Estrogen, hormonal replacement therapy and cardiovascular disease

Abstract

Purpose of review: Premenopausal women have a lower risk and incidence of hypertension and cardiovascular disease (CVD) compared to age-matched men and this sex advantage for women gradually disappears after menopause, suggesting that sexual hormones play a cardioprotective role in women. However, randomized prospective primary or secondary prevention trials failed to confirm that hormone replacement therapy (HRT) affords cardioprotection. This review highlights the factors that may contribute to this divergent outcome and could reveal why young or premenopausal women are protected from CVD and yet postmenopausal women do not benefit from HRT.

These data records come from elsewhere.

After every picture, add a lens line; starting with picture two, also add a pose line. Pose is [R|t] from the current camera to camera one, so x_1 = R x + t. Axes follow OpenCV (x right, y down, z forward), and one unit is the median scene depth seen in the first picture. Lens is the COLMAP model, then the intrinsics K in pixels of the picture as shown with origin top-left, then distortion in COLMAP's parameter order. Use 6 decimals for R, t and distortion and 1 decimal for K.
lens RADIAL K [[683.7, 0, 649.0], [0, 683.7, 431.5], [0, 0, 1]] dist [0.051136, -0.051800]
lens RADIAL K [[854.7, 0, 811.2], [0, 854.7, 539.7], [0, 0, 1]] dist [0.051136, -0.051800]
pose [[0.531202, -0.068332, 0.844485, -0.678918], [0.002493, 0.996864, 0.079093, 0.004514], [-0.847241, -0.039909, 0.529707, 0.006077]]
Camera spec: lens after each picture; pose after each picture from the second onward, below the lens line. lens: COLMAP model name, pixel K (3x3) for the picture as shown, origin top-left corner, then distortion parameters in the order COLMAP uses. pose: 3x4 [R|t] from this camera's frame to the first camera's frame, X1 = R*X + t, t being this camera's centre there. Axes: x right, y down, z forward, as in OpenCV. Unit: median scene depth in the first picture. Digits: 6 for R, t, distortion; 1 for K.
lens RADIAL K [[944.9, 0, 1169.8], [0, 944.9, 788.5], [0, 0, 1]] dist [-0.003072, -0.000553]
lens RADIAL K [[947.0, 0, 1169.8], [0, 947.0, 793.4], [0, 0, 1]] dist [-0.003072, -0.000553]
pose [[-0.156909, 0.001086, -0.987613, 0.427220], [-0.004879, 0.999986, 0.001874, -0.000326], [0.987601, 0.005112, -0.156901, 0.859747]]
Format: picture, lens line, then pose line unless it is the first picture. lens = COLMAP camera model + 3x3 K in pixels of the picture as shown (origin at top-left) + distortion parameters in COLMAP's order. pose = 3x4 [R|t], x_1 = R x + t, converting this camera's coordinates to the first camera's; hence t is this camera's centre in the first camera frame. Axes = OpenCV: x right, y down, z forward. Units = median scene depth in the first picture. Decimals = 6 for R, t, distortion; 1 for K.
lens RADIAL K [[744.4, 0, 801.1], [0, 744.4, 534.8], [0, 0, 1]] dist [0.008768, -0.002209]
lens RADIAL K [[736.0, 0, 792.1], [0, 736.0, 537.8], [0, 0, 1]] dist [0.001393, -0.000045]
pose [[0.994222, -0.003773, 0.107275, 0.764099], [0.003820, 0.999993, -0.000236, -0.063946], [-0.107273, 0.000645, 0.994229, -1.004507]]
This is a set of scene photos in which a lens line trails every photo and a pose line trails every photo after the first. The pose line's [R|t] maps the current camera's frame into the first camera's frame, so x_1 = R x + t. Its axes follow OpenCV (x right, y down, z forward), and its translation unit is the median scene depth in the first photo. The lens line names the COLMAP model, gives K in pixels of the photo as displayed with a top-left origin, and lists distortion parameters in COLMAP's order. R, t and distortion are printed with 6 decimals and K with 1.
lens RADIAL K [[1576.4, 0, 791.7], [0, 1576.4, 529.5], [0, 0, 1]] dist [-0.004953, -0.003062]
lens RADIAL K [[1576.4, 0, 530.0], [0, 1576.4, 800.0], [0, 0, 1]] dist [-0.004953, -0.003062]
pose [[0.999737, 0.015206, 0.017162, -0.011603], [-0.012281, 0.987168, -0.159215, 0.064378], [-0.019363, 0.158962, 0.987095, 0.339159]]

Recent findings: In addition to the two classical estrogen receptors, ERα and ERβ, a third, G-protein-coupled estrogen receptor GPR30, has been identified. New intracellular signaling pathways and actions for the cardiovascular protective properties of estrogen have been proposed. In addition, recent Women's Health Initiative (WHI) studies restricted to younger postmenopausal women showed that initiation of HRT closer to menopause reduced the risk of CVD. Moreover, dosage, duration, the type of estrogen and route of administration all merit consideration when determining the outcome of HRT.

Summary: HRT has become one of the most controversial topics related to women's health. Future studies are necessary if we are to understand the divergent published findings regarding HRT and develop new therapeutic strategies to improve the quality of life for women.

Figure 1. Possible mechanisms responsible for estrogen-mediated vasodilatation, renal and cardiovascular protection

The multifaceted mechanisms of estrogen involve (a) acting on estrogen receptor-α (ERα) and ERβ to reduce synthesis of NADPH oxidase and increase synthesis of endothelial nitric oxide synthase (eNOS) and superoxide dismutase (SOD), thereby decreasing superoxide and increasing NO production and bioavailability (genomic effect); (b) rapidly activating eNOS via a calcium-mediated mechanism(s) without altering gene expression (nongenomic effect), leading to NO/cGMP release and vascular relaxation; (c) activating Akt via MAP kinase (MAPK)–PI3 kinase (PI3K) pathways, reducing apoptosis and enhancing cell survival and (d) reducing NF-κB activation/translocation via p38α-mediated p53 phosphorylation and JNK1/2-mediated signaling pathways, inhibiting chemokine/cytokine transcription and decreasing inflammation. In addition, estrogen acts on the membrane-bound and G-protein-coupled estrogen receptor (GPER) GPR30 associated with transactivation of epidermal growth factor receptors, which induces rapid signal transduction, including activation of MAPK, protein kinase A (PKA) and PI3K, leading to cardiovascular protection.